I agree. As you can tell from my discussions of Dick Heyser's writing and thoughts in the preprint, I have an enormous amount of respect for what he achieved. I have never claimed to be his equal, nor would I. But again I must emphasize that the AES Heyser lectures are not intended to be _about_ Dick Heyser. That is your misunderstanding, I am afraid.

John Atkinson

Editor, Stereophile

Rolli666's picture

I am not sure as to why a person would even want to respond to these posts. Some problems really are better ignored as to invoke the spirit of go away.  I for one appreciated this lecture for what it is thank you.

John Atkinson's picture

Rolli666 wrote:
I for one appreciated this lecture for what it is thank you.

Appreciate your comment. It is rare that a magazine writer has the opportunity to gather all his thoughts in one place and I owe a debt of thanks to the Audio Engineering Society for inviting me to do so.

John Atkinson

Editor, Stereophile

 

ChrisS's picture

Whoa! There goes another synapse! Now they're both brain dead... I duelled extensively with JRusskie re: blind testing on the Forums and I daresay, he shot himself many times with his own arguments.

Saga? Can't wait for the movie version!

Sorry, Ariel... I'll try not to let it happen again.

Dunadan's picture

...which is a valuable insight, I think, from this article that Mr. Atkinson has generously preprinted. His stories--which, though I am not a longtime reader, I presume also reflect the history of Stereophile--mirror the tensions found in the philosophy of science between "reality" and "perception", and the question of whether our observations are truly disinterested or if our minds shape how and what we see (or hear). And, really, what exactly does a blind test resolve? That the reviewer likes one piece of equipment over another, presumably without factoring in aesthetics or cost? But "liking" one thing better than another is still a subjective judgment, and who's to say YOU would share that judgment? Never mind the problem of translating sounds heard by another into words on the magazine's page and then back again into the sounds heard by the reader when he or she auditions the gear. Or the issue of whether sound quality can be adequately described by a series of measurements, any more than colour can be described strictly in terms of wavelength, or consciousness in terms of vibrating atoms in your brain. That's not to say these things aren't significant, but to say that they add up to the sum of our human experience is absurd.

Thanks for a reflective and enjoyable article (at least in my mind).

GeorgeHolland's picture

The purpose of blind testing is soley to see if you can hear a difference between two units.
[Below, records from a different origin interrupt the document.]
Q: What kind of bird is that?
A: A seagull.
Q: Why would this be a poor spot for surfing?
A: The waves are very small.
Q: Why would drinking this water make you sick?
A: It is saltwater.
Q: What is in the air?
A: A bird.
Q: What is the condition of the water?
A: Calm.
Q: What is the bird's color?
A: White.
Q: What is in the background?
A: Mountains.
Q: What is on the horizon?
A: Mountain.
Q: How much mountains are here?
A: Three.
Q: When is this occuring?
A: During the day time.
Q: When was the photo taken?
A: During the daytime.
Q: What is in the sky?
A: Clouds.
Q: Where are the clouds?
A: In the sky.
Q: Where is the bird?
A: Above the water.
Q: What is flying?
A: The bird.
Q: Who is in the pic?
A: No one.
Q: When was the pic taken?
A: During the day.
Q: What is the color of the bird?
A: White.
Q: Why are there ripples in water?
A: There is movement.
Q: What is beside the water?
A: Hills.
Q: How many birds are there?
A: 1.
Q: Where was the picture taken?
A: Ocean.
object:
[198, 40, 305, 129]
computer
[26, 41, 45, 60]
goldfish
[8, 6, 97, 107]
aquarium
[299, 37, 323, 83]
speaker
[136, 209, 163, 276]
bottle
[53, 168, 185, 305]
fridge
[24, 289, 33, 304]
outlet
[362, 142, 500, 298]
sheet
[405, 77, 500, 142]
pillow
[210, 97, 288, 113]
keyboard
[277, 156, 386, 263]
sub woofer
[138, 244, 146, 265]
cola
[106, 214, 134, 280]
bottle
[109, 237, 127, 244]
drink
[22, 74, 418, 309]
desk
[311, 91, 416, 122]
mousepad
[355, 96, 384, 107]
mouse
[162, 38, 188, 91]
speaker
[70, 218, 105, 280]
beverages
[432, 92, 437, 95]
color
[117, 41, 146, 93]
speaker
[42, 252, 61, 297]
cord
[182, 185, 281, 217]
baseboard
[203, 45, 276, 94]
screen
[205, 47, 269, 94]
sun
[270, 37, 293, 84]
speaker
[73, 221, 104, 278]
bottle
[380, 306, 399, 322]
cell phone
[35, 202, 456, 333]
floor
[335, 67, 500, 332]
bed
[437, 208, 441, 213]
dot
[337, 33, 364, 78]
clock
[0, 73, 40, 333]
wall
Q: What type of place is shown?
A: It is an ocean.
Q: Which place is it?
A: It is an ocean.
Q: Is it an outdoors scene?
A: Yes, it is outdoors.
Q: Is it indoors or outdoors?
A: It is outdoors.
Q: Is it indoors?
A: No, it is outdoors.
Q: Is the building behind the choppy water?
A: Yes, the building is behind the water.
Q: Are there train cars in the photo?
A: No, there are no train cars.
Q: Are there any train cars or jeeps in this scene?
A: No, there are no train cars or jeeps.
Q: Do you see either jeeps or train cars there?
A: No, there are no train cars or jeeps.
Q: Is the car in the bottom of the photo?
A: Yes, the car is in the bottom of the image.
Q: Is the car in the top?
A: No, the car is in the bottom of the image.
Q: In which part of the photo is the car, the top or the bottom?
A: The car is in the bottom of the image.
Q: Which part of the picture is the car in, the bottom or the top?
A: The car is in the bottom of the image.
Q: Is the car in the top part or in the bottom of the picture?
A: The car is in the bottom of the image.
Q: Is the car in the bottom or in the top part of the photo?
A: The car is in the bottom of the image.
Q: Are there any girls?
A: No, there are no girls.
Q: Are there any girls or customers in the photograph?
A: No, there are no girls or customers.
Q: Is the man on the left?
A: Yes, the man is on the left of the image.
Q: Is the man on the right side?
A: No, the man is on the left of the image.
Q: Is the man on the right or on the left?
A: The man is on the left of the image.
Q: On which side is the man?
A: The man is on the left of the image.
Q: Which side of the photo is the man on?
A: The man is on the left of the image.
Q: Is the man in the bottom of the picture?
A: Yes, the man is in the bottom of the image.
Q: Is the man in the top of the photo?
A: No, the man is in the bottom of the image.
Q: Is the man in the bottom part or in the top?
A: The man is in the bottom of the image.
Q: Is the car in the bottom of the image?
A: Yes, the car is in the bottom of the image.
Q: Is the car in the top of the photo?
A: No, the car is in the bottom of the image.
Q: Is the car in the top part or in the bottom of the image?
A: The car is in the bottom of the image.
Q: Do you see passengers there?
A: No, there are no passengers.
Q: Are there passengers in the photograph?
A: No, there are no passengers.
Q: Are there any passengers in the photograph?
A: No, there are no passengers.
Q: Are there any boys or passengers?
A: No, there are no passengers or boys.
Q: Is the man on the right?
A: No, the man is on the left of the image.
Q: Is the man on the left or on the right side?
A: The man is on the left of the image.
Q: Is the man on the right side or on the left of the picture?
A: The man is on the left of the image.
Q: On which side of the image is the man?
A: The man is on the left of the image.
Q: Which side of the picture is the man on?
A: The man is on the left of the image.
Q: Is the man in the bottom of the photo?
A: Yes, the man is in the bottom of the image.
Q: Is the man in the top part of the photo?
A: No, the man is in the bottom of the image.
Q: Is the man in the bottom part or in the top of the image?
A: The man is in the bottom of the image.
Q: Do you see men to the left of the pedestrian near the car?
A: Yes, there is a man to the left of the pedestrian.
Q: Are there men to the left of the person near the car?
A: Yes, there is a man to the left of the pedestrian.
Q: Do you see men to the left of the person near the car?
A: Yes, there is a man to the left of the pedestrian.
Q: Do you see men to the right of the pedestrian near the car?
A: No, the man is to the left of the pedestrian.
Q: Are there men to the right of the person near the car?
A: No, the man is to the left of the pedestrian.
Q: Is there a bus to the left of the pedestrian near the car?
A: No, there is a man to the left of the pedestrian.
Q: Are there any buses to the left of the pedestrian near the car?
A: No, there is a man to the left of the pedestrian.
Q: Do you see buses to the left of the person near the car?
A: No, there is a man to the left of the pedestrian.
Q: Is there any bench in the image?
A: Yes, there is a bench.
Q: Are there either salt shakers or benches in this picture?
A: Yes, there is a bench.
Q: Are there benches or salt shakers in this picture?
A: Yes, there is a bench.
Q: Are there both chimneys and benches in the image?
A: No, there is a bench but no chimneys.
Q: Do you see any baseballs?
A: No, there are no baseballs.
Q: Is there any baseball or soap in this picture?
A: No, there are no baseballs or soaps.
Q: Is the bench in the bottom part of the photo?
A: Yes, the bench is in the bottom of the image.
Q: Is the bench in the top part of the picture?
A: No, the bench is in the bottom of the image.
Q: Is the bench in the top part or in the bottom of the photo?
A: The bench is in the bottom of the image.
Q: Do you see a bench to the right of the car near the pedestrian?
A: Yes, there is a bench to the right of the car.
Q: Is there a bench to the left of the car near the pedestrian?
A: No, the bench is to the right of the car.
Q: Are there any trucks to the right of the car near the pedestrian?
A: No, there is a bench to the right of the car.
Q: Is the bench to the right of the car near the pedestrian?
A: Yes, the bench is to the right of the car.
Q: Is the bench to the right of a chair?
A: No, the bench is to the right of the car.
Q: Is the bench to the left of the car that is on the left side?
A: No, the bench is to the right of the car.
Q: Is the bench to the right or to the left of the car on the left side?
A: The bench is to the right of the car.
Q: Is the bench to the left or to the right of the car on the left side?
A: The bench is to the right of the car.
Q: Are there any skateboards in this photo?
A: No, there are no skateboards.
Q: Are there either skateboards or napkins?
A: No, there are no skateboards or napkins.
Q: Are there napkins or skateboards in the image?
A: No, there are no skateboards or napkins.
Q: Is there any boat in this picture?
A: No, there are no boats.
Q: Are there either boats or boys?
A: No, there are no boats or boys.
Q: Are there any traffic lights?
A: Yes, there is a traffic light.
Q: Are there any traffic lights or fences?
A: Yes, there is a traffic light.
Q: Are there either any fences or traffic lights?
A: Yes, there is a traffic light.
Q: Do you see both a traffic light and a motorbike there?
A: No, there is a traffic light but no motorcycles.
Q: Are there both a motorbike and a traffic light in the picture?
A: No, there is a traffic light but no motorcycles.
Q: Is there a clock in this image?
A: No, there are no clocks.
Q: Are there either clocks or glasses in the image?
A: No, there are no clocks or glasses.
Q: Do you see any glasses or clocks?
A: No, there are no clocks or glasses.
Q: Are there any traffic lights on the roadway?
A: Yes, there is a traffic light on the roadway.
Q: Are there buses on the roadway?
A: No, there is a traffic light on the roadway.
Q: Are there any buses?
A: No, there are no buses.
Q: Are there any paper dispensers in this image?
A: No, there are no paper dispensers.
After all the subjective rants of "oh this lifted several veils of crud from the liquid sound" or "I heard a definite improvement" I find it sad that Sterophile keeps saying that DBT or even SBT are not a valid way to test those claims. Either you can hear a difference or you can't yet those that claim they do shy away from proving that fact with a blind test. Afaid they might be shown to be wrong is my opinion, so Stereophile allows them to go merrily along in their own self delusions while spending way too much money on sham products.

ChrisS's picture

In a properly set up DBT, let's say for two amplifiers, what exactly will the listener be listening for?

 

(And what if the lamb heard a difference, but not the shepherd boy?)

GeorgeHolland's picture

Are you seriously so dense that you can't figure it out for yourself? Perhaps that's why you depend upon Stereophile to tell you what to buy?

http://home.provide.net/~djcarlst/abx.htm

http://www.matrixhifi.com/contenedor_ppec_eng.htm

Read and learn.

ChrisS's picture

So Georgie,

If the lamb can hear that Amp A can make the test system sing in a range of 10hz-60khz, but the shepherd boy can't hear in that range so can't tell the difference between Amp A and Amp B, which amp should the shepherd boy buy?